Offers to Compromise: an exercise in discretion

By Lawyer Rob Clark

Regular Scintilla readers may remember John Kismet Jashar, his company Kismet International Pty Ltd, Mr McMahon and those piles of guano. In short, the court had found that while Mr McMahon had infringed the registered trade marks of Mr Jashar in selling his guano, Mr Jashar had been unable to prove that the sales of Mr McMahon's guano occurred because of this infringing use. The upshot was that Mr Jashar was entitled to a mere $5000 for reputational damage, substantially less than the damages he sought.

In Kismet International Pty Ltd v Guano Fertiliser Sales Pty Ltd (No 2) [2013] FCA 705, Justice Murphy dealt with the issue of costs. We focus here on one aspect – Offers to Compromise.

Under Rule 25.14(1) of the Federal Court Rules, a respondent can make an offer to the applicant to settle the proceeding. If the applicant rejects the offer and obtains a judgment less favourable than the terms of the offer, it is not entitled to costs from the second day after the offer was served and it must pay the respondent's costs on an indemnity basis from that time. However, as is clear from Kismet (No 2), orders pursuant to this rule are discretionary, like all orders relating to costs.

There was one Offer to Compromise made by the respondents in the proceedings, and two made by the applicants. The relevant offer was made on 22 December 2011, pursuant to which the respondents offered to settle the proceedings on the basis of a net payment of $20,000 plus costs. As noted above, the applicants were only awarded $5000 in damages. So, the judgment was less favourable than the respondents' offer. Therefore, on the face of Rule 25.14, the respondents were entitled to their costs on an indemnity basis from the second day after the offer was served. However, Justice Murphy found that the respondents were not entitled to indemnity costs until 13 June 2012, some six months after the time when the offer was made.

Justice Murphy referred to Specsavers Pty Ltd v Optical Superstore Pty Ltd [2012] FCAFC 183 for the principle that Rule 25.14 creates a rebuttable presumption in favour of costs, rather than an entitlement. The judge delayed the date from which indemnity costs would run because at the time the respondents' offer was made, the respondents' evidence had not been filed. This evidence defeated the damages claim of Mr Jashar. By 13 June 2013 all the respondents' evidence was on and, according to Justice Murphy, the applicants could consider the strength of their position.

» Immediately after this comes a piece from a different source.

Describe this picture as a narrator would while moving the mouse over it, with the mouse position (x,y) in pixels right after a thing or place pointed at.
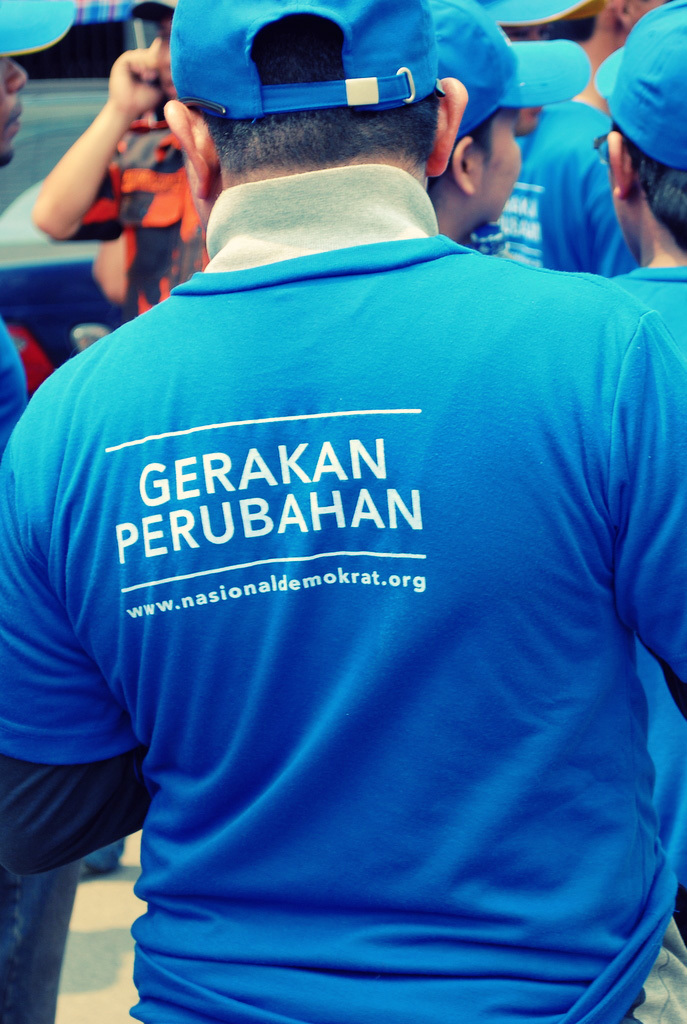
As we can see in the image there are group of people (360,240) wearing blue color caps (417,80) and blue color t shirts (370,451).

This is rather surprising, as it suggests that an offer to compromise cannot operate in a party's favour until such time as the other side has all the necessary information before it regarding their prospects in the proceedings, including evidence. If correct, the scope and utility of Offers to Compromise would be curtailed dramatically. The point of the offer is to resolve the proceedings early to save time, expense and uncertainty. As such, the offer ought to be able to be able to 'bite' before evidence is filed.

The preferable reading is that this judgment arises out of very unusual circumstances, and it stands for no more than the fact that all costs are discretionary, including under Rule 25.14. It is important to be aware of this when deciding whether to make or accept an Offer to Compromise.

Whatever the precise principles arising from the decision, the upshot of this decision is that for Mr Jashar, kismet continues to be unkind.